**TEXTO FORNECIDO**
──────────
São Paulo, domingo, 24 de novembro de 2002

Texto Anterior | Próximo Texto | Índice

EUROPA

Pleito parlamentar deve criar entrave às pretensões políticas de Haider, que rachou a coalizão de governo e seu próprio partido

Eleição austríaca deve punir extrema direita

MÁRCIO SENNE DE MORAES
DA REDAÇÃO

Em meio ao caos político que se instalou no país após o enfraquecimento da atual coalizão governamental, os austríacos elegem hoje um novo Parlamento (Nationalrat), sabendo que o maior derrotado deverá ser o Partido da Liberdade (FPÖ), do líder de extrema direita Jörg Haider.
Em 1999, o FPÖ protagonizou a maior surpresa eleitoral da história da Áustria contemporânea, pois deu um salto de 5% dos votos para cerca de 27%, tornando-se a segunda força política do país.
Ironicamente, a formação que obteve mais votos (33%) em 1999, o Partido Social-Democrata (SPÖ), ficou fora da coalizão por não aceitar uma aliança com a extrema direita, abrindo caminho para os conservadores do Partido do Povo (ÖVP), do chanceler [premiê] Wolfgang Schüssel, que tinham chegado em terceiro, com pouco menos de 27% dos votos.
Agora a situação está indefinida, e, para especialistas consultados pela Folha, o Partido Verde (GPÖ) deverá ser o fiel da balança.
──────────
**MATERIAL FORNECIDO**
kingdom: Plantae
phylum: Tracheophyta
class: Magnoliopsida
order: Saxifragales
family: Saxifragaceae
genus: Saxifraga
──────────
**TAREFAS**
1. Segundo o texto sobre a eleição austríaca, qual partido deverá ser o fiel da balança?
2. Por favor, escreva a continuação do texto sobre a eleição austríaca a partir da última frase apresentada.
Os registros foram tirados de outra fonte.

**RESPOSTAS ESPERADAS**
1. O Partido Verde (GPÖ).

2.
As últimas pesquisas mostram os dois principais partidos, o SPÖ e o ÖVP, que governaram em conjunto o país (quase sem interrupção) desde a década de 50 até 2000, com 39% das intenções de voto. A extrema direita e os ambientalistas ficariam com 10%. As pesquisas tinham margem de erro de dois pontos percentuais para cima ou para baixo.
"O desempenho do GPÖ será decisivo porque os social-democratas descartam a possibilidade de aliar-se aos extremistas. Ademais, os ambientalistas deverão conquistar o apoio de parte das pessoas que deixaram de votar no último pleito e de uma parcela significativa dos eleitores do ÖVP, que estão decepcionados com o partido por causa da aliança feita com Haider há quase três anos", explicou Fritz Windhager, da Universidade de Viena (Áustria).
Diferentemente dos Verdes alemães, o GPÖ não teve origem num amplo movimento popular, mas foi criado por algumas personalidades políticas. O partido já faz parte do Nationalrat há mais de uma década e tem 14 de suas 183 cadeiras atualmente.
O resultado da eleição deverá representar um entrave para as aspirações de Haider, figura central da cena política austríaca nos últimos anos. Ele e seu FPÖ deverão pagar caro por ter provocado o fim antecipado do atual governo, de acordo com os analistas.
"Após as enchentes de agosto, Schüssel decidiu adiar para 2004 a reforma fiscal que deveria ocorrer em 2003, como fez [o chanceler alemão] Gerhard Schröder. Haider não aceitou o adiamento, e os problemas da coalizão começaram", avaliou Herbert Dachs, do Instituto de Ciência Política da Universidade de Salzburgo.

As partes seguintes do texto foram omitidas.